La traque du principal suspect de l'attaque à la voiture de Barcelone s'est étendue lundi à toute l'Europe, après que l'Espagne a confirmé l'avoir identifié.

Toutes les polices d'Europe recherchent désormais Younès Abouyaaqoub, le jeune marocain de 22 ans fortement soupçonné d'avoir été au volant de la camionnette, avant de fuir à pied. "Cette personne n'est plus seulement recherchée en Catalogne mais dans tous les pays européens", a déclaré Joaquim Forn à une radio catalane.

Dimanche soir déjà, le chef de la police régionale n'excluait pas que le jeune ait pu franchir la frontière avec la France, mais sans disposer d'éléments particuliers pouvant l'attester. Vendredi matin, le ministre de l'Intérieur Gérard Collomb avait confirmé le renforcement de la sécurité à la frontière franco-espagnole.

L'imam de Ripoll, cerveau présumé de l'attaque

L'enquête a d'ores et déjà permis d'établir que la cellule responsable des attaques à Barcelone et Cambrils avait des connexions dans plusieurs pays européens, dont la Suisse, la Belgique et peut-être la France. L'enquête se porte à présent sur un imam de Ripoll, Abdelbaki As Satty, disparu depuis mardi soir.

Les policiers catalans jugent probable que cet imam soit l'un des deux corps encore non identifiés parmi ceux retrouvés dans la planque des terroristes, à Alcanar, qui a explosé mercredi.

Abdelbak As Satty est soupçonné d'avoir été le cerveau des attaques et pourrait être à l'origine de la radicalisation rapide des jeunes membres de la cellule démantelée. Son nom est apparu dans une enquête liée aux attentats de mars 2004 à Madrid et ses voyages en Asie centrale et en Belgique l'an dernier, à Vilvoorde, intriguent également les enquêteurs.

Ce marocain de 45 ans est installé à Ripoll depuis 2015, où il a pris en charge la mosquée Anour dès son arrivée.

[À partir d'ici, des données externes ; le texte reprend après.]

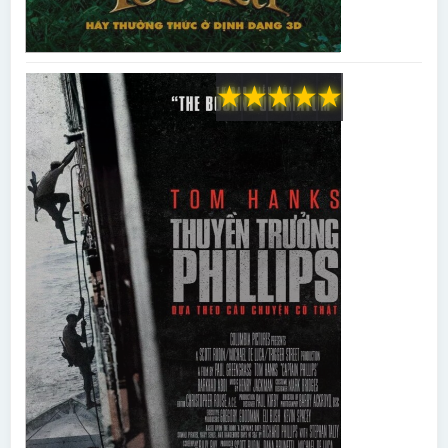
★
★
★
★
★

Dans "la petite mosquée", telle qu'elle est désignée par les musulmans de Ripoll, située dans une ruelle de la gare de Ripoll, moins d'une centaine de fidèles se retrouvent pour prier. Des fidèles qui, depuis deux mois déjà, n'ont pas revu AbdelBaki As Satty, quand ce dernier avait prétexté vouloir retourner au Maroc et abandonner définitivement ses fonctions.

Au micro de Thibault Lefèvre, le président de la communauté, Ali Yassine, explique ne rien savoir du passé nébuleux de l'imam : "il n'a jamais prononcé de messages radicaux [et] si nous avions su qu’il avait été enfermé et qu’il a avait un tel passé, il ne serait pas resté ici."